→ TASK DIRECTIONS
A single number is expected: the count of lines in the records below that contain "WordPress".

→ MATERIAL PROVIDED
□ □ □

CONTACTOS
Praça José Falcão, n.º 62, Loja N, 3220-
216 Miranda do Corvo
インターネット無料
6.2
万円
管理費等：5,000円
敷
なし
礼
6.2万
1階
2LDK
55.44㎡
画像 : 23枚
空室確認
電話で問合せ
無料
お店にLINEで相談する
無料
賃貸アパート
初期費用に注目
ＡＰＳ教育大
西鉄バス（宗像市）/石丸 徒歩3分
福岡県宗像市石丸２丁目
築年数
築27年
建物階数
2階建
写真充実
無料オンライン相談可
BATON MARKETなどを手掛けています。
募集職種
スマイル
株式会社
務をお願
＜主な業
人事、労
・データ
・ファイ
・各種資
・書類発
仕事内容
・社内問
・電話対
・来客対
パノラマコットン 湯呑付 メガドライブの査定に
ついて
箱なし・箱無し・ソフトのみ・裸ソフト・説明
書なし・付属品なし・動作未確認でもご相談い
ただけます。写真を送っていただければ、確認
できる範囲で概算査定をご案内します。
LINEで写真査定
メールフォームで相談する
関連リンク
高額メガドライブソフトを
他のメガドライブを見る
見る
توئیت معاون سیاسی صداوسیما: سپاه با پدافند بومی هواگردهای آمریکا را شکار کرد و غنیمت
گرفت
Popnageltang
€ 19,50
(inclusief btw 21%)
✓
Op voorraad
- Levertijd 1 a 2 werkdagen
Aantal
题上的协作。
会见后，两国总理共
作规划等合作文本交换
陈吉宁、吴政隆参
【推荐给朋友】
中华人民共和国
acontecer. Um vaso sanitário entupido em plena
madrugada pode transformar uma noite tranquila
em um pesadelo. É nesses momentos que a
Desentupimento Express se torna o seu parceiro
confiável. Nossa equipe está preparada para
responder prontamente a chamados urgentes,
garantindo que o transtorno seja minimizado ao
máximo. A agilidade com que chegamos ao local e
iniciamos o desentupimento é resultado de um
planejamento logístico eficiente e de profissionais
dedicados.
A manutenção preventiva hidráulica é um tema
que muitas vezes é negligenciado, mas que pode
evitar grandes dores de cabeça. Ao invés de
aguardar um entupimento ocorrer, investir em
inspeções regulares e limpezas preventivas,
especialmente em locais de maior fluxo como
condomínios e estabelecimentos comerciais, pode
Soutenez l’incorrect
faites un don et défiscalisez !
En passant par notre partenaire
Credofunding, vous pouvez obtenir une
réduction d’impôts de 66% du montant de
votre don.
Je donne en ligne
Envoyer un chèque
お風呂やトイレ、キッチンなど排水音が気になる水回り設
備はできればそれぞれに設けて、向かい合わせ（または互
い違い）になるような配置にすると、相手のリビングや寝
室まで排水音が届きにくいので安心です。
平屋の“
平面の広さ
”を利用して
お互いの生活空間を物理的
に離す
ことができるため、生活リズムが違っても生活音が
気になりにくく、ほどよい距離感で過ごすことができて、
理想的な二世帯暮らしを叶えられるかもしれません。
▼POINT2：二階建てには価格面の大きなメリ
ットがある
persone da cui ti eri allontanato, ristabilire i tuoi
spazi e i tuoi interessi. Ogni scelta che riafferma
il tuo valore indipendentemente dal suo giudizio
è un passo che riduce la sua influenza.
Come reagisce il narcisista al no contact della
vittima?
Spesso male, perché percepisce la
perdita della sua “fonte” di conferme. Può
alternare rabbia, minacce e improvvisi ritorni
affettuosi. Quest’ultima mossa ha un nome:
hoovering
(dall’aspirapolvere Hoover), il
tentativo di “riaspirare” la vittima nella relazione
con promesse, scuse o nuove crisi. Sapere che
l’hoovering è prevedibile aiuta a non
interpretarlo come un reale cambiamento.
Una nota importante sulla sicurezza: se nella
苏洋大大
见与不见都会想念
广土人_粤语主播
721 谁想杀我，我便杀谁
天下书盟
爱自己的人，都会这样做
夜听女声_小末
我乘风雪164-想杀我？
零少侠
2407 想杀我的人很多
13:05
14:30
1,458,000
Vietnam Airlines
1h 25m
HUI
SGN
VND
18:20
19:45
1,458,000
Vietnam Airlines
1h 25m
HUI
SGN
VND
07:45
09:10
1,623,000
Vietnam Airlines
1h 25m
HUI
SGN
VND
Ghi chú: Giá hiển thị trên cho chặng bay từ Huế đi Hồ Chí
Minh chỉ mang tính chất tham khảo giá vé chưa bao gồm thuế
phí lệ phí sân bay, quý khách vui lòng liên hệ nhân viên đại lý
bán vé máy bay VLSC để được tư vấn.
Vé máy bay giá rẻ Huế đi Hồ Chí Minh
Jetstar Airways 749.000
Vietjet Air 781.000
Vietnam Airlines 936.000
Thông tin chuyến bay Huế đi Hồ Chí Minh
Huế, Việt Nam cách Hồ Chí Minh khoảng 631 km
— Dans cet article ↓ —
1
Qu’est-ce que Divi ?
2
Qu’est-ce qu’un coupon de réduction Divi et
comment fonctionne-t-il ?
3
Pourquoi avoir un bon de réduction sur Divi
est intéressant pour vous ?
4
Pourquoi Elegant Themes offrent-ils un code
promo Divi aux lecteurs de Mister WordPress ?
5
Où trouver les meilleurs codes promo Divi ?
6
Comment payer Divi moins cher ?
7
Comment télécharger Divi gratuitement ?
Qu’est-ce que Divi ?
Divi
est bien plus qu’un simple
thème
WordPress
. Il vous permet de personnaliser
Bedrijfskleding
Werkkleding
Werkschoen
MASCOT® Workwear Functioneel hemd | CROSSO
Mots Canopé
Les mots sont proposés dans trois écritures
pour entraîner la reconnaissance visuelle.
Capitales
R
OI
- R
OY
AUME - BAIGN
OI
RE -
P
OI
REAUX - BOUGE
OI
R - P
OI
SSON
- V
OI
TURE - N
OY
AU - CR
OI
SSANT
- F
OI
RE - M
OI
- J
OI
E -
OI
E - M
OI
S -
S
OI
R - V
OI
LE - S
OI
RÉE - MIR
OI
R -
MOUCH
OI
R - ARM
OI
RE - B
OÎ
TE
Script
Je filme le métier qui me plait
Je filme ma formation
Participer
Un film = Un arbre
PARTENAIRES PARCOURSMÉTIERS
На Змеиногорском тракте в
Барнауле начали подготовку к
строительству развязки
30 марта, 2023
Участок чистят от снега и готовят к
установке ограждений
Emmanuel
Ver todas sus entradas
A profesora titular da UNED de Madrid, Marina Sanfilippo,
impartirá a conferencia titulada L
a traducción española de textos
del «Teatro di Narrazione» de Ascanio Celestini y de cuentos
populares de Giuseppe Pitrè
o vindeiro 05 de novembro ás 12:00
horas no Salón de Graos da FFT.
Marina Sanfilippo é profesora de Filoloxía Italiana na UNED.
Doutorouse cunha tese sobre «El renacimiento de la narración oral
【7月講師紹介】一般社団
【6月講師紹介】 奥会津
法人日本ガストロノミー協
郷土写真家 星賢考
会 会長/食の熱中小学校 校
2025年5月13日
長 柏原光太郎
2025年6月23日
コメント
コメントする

□ □ □

→ ANSWER TO THIS TASK
2